From   n j cox <>
Date   Thu, 24 May 2007 15:27:47 +0100

Thanks to Kit Baum, a new package -group1d- is now
available from SSC. Stata 9 is required. Use -ssc-
to install.

Please note that that "1" is the numeral "1", not
the letter "l". One earlier version was called -grouponed-
but I got fed up with typing that, so it fell down
the Darwinian drain of unnatural deselection.

An earlier version of this program was posted on
13 May in a thread on -cluster kmeans- started by Herve

The version there is Stata 8. Among other things, I
said "A Mata-based version should follow" -- which wasn't
quite a promise, but since no one else jumped in with
a Mata translation, I ended up doing it myself. Initial experiments
indicated that the Mata version was about 30 times faster,
so I abandoned the Stata 8 version and will not maintain or
even support the version posted on 13 May. I will signal
that the syntax there differs from that now used.
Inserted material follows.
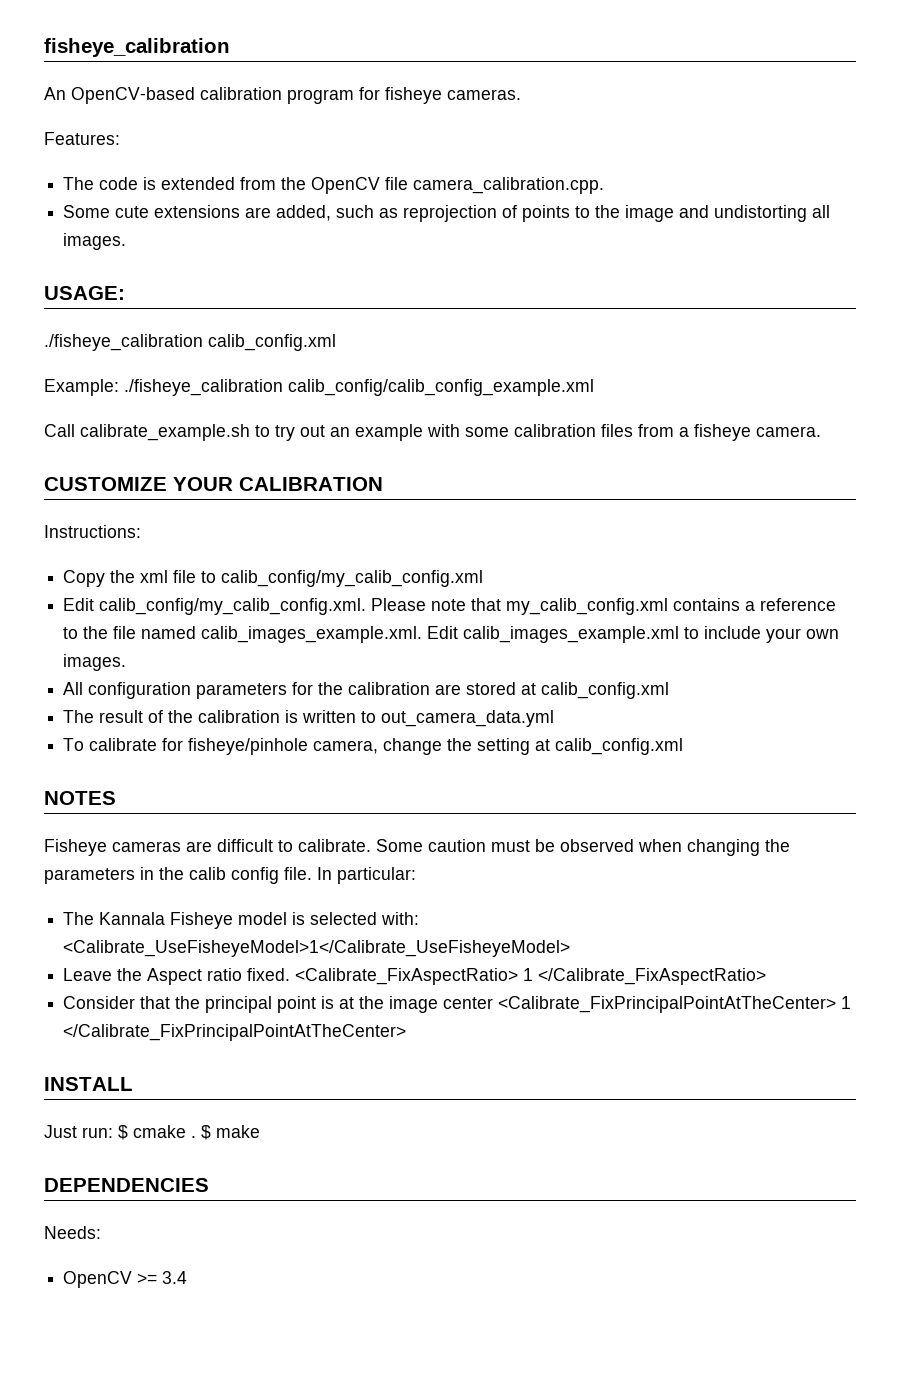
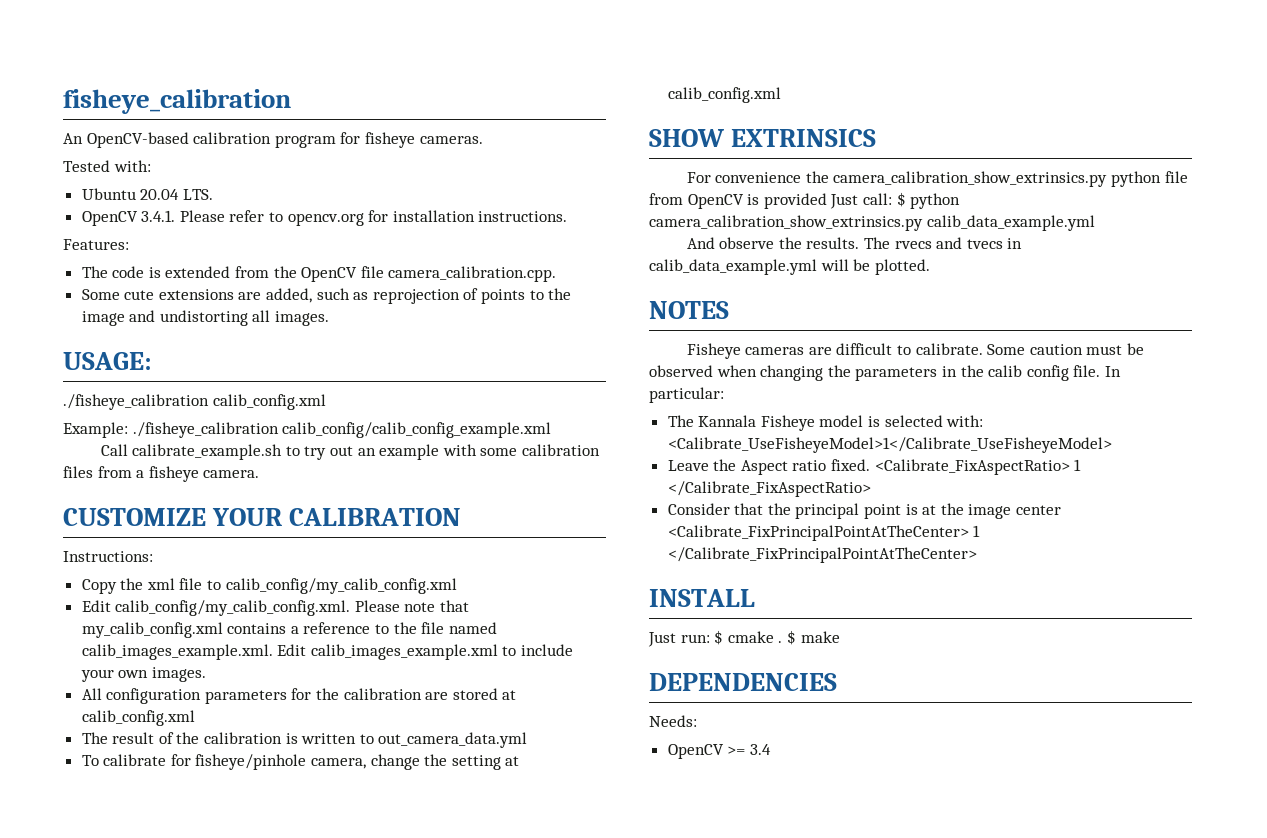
(521, 94) none -> [63,160,151,172] [81,188,213,200] [81,210,568,226] // Tested with: // Ubuntu 20.04 LTS. // OpenCV 3.4.1. Please refer to opencv.org for installation instructions.
(684, 746) none -> [649,129,877,147] [686,171,1188,187] [649,192,961,209] [649,215,1095,231] [686,237,1023,249] [649,259,930,275] // SHOW EXTRINSICS // For convenience the camera_calibration_show_extrinsics.py python file from OpenCV is provided Just call: $ python camera_calibration_show_extrinsics.py calib_data_example.yml // And observe the results. The rvecs and tvecs in calib_data_example.yml will be plotted.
So much for that. -group1d- offers grouping or clustering
in one dimension. Natural examples are the values of a variable sorted from smallest to largest, the values of a time series, or the values of a spatial series along or down a profile, transect, core, borehole, etc. n values are clustered into one or more contiguous groups, the (k - 1)
boundaries between k groups being chosen to minimise the sum of the
within-cluster sums of squared deviations from cluster means over the
comb(n - 1, k - 1) possible clusterings. The clustering produced is
guaranteed optimal, but it may not be unique.

The help file is quite detailed, so I will just add a few broader remarks:

0. It's been said before, but I'll say it again. Mata really
is a nice vehicle for taking someone else's Fortran and then doing
things in your favourite statistical software. (Historically, that's
not quite what happened, as over the years someone else's Fortran became my Fortran became my Basic became my Stata 5 became my Stata 8 became my Stata 9, but I wish it had, and in any case I went back to the original in rewriting this version of the code.)

1. -group1d- has absolutely no connection to official Stata's
cluster of cluster analysis commands, -cluster-, nor am I likely to add stuff that echoes, mimics or otherwise resembles that truly excellent suite.

2. -group1d- grows out of work that was part of my Ph.D. thesis,
which was awarded sometime in the Late Cretaceous. I haven't tried
to keep up with the literature since about 1980 [sic] so would
appreciate pertinent references. A quick internet search indicates
that much of the work I was aware of is being rediscovered or
reinvented, for example by economists interested in ("nonparametric")
ways of identifying structural breaks in time series, especially when
you do not know in advance how many there were.

3. -group1d- could be used for doing some rather weak science, but
that's up to anyone who uses it. In particular, in various literatures
people entertain puncuatated equilibrium views of their systems
(the unsympathetic description "evolution by jerks" springs to mind
from some past polemics in biology) whereby
economies, or whatever, supposedly make sudden jumps from time
to time and it is the job of the technique to work out when they
happened. Well, your mileage may vary, but if they really happened
it should be evident in graphs of the data without any need for elaborate formal analysis, and if conversely you have to strain to find them they can't be that major. Still, apart from being fun to write,
I have found uses for this program, and in one real case study with
a colleague on environmental data it underlined his suspicion of a change in behaviour (in this case, in what laboratories were doing, not nature).